━━━━━ EXCERPT TO READ

When the album’s title track was released last month it sounded like something of a departure, with its chunky electro beats bubbling away underneath like volcanic mud springs. It’s sexy, mysterious, and dirty sounding, with layers of strings and brass giving it a darkly symphonic feel. The next track on the album, ‘Black Belt,’ carries on in similar gritty vein, though it’s poppier and dancier and showcases his trademark blend of wit and contempt; “You are supercilious, pretty and ridiculous. You got really good taste; you know how to cut and paste. What you got is a black belt in BS, but you can’t hawk your pretty wares up in here anymore. Hit your head on the playground at recess. Etch-a-Sketch your way out of this one, reject.”
As well as this, Grant has continued to produce songs about love and life and self-loathing that shine a light on every facet of those, from total devotion and faith in your lover, to bitter, and sometimes angry, disappointment. There’s a lot of wit and humour here too, though always of a blacker hue. Grant often shows most contempt for himself, though this too can be tempered by acknowledging (whilst always qualifying) his good side. In ‘GMF’ he shows how self-loathing plus self-love might equal self-knowledge:
I’m usually only waiting for you to stop talking
So that I can.
Concerning two-way streets, I have to say
That I am not a fan.
But I am the greatest motherfucker
That you’re ever gonna meet
From the top of my head
Down to the tips of the toes on my feet.

━━━━━━━━━━

## [WRITTEN EXERCISE 1]
Answer these questions about the album review:
(a) Which track comes next on the album after the title track?
(b) What gives the title track its darkly symphonic feel?
(c) In which song does Grant show how self-loathing plus self-love might equal self-knowledge?
## [WRITTEN EXERCISE 2]
Can you carry the album review on from where it stops, picking up right after its last line?

━━━━━ DATASET

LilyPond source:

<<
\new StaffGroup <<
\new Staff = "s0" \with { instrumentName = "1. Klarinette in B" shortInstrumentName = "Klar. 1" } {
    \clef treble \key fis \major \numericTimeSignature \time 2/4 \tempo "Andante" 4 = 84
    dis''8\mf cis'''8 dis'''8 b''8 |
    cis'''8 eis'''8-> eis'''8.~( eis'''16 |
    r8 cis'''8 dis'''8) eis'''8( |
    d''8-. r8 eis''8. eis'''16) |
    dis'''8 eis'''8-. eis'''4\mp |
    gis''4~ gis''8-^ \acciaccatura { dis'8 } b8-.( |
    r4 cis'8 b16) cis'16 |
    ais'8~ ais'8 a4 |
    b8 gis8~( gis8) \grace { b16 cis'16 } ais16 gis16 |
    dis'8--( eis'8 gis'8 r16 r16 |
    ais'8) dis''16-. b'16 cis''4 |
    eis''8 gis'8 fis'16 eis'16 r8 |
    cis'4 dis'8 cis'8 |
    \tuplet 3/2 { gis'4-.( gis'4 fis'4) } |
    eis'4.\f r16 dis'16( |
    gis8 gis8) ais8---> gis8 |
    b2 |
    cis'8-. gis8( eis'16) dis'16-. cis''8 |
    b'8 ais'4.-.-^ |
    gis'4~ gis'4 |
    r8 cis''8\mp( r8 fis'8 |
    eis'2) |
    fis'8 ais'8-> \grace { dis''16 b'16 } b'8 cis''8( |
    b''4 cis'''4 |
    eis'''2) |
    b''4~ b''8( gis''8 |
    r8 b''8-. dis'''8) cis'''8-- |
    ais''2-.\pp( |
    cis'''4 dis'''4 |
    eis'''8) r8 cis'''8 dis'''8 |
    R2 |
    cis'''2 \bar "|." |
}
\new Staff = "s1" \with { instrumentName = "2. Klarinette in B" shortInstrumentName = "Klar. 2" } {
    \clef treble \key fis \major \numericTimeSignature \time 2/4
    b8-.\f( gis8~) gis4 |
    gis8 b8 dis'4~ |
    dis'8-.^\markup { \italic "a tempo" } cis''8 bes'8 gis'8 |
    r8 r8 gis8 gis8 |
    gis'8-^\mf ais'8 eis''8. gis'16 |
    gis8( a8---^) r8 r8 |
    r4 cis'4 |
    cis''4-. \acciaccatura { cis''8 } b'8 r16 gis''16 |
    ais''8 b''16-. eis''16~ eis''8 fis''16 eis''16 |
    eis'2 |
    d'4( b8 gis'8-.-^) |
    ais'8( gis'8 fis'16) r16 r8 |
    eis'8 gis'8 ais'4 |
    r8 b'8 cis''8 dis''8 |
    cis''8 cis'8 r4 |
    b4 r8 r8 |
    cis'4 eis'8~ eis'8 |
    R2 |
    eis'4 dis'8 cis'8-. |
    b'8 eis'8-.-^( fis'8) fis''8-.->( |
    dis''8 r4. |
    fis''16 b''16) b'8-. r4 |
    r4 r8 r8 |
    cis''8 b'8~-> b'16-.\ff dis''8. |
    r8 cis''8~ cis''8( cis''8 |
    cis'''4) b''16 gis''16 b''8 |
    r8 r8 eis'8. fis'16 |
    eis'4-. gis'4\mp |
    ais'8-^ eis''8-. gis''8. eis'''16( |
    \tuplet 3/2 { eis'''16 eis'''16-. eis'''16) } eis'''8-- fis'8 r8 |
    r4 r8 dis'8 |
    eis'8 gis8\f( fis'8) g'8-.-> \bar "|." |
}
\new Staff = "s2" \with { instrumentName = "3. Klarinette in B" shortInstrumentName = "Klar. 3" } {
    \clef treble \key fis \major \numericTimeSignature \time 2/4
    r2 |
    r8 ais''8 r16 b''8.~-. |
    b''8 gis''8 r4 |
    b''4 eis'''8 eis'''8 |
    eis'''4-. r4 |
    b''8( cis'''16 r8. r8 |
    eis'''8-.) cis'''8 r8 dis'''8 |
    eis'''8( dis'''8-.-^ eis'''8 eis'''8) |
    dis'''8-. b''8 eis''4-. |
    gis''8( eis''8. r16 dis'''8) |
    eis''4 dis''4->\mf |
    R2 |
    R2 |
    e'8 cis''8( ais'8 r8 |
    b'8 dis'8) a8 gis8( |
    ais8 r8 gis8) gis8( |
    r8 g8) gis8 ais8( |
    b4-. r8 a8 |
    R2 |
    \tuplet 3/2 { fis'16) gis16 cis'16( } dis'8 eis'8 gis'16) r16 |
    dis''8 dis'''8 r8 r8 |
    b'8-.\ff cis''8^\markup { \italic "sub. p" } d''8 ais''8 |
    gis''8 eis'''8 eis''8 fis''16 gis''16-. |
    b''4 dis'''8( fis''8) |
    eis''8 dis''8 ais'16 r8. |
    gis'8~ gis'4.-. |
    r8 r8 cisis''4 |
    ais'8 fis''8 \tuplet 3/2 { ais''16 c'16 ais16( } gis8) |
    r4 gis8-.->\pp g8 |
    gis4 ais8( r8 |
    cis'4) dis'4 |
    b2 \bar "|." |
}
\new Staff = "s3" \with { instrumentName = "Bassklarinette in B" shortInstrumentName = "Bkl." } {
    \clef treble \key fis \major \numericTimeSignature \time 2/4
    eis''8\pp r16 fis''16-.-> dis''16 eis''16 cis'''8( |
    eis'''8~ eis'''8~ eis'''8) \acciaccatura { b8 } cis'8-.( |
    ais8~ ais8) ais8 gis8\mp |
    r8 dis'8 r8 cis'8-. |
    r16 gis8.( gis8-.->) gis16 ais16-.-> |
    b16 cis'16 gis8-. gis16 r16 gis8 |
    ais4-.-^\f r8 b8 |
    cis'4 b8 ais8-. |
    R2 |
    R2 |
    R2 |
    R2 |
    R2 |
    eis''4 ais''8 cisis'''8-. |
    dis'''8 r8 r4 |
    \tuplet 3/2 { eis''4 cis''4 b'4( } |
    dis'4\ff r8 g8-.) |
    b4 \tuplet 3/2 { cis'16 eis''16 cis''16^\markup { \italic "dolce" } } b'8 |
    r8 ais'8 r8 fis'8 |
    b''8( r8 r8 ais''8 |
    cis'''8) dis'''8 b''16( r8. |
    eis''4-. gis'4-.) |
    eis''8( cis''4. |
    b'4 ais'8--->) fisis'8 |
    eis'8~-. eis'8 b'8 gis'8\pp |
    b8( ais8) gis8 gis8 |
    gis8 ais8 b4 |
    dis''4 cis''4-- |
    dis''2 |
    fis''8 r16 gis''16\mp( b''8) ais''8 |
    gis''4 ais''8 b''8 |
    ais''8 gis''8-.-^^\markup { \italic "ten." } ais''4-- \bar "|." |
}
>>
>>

━━━━━━━━━━

## [RESULT 1]
(a) 'Black Belt'
(b) Layers of strings and brass
(c) 'GMF'

## [RESULT 2]
In this heartbreakingly beautiful song, as in others, Grant opens up a way of talking about yourself for gay men of a certain age and range of experience, and he articulates himself more explicitly than, say, Morrissey and with less melodrama than Rufus Wainwright, while rejecting love song clichés to express truisms in the particular:
Half of the time I think I’m in some movie.
I play the underdog of course.
I wonder who they’ll get to play me
Maybe they could dig up Richard Burton’s corpse.
I am not who you think I am.
I am quite angry, which I barely can conceal.
You think I hate myself, but it’s you I hate
Because you have the nerve to make me feel.
This and the next three tracks form a quartet that is the album’s heart of darkness. In ‘Vietnam’ his acid, slightly off-key, vocal – sour-sweet as sherbert lemon – floats above the music, while ‘It Doesn’t Matter to Him’ has him helpless in the face of rejection, exploring how unrequited love can colour even the good things in your life:
If I think about it, I am successful, as it were.
I get to sing for lovely people all over this lovely world.
And I am nowhere near as awkward as I was when I was younger.
I guess I’m one of those guys who gets better looking as they age.
And even though I have felt beaten down by constant doubt,
Depression, and confusion brought about by people’s actions, death, and tax forms,
I keep getting up. And I am loved by all my friends and family;
Though there have been lots of raised eyebrows
And concerned glances lately.
It doesn’t matter to him.
I could be anything,
But I could never win his heart again.
It doesn’t matter to him.
He took away my AAA pass.
I am invisible to him.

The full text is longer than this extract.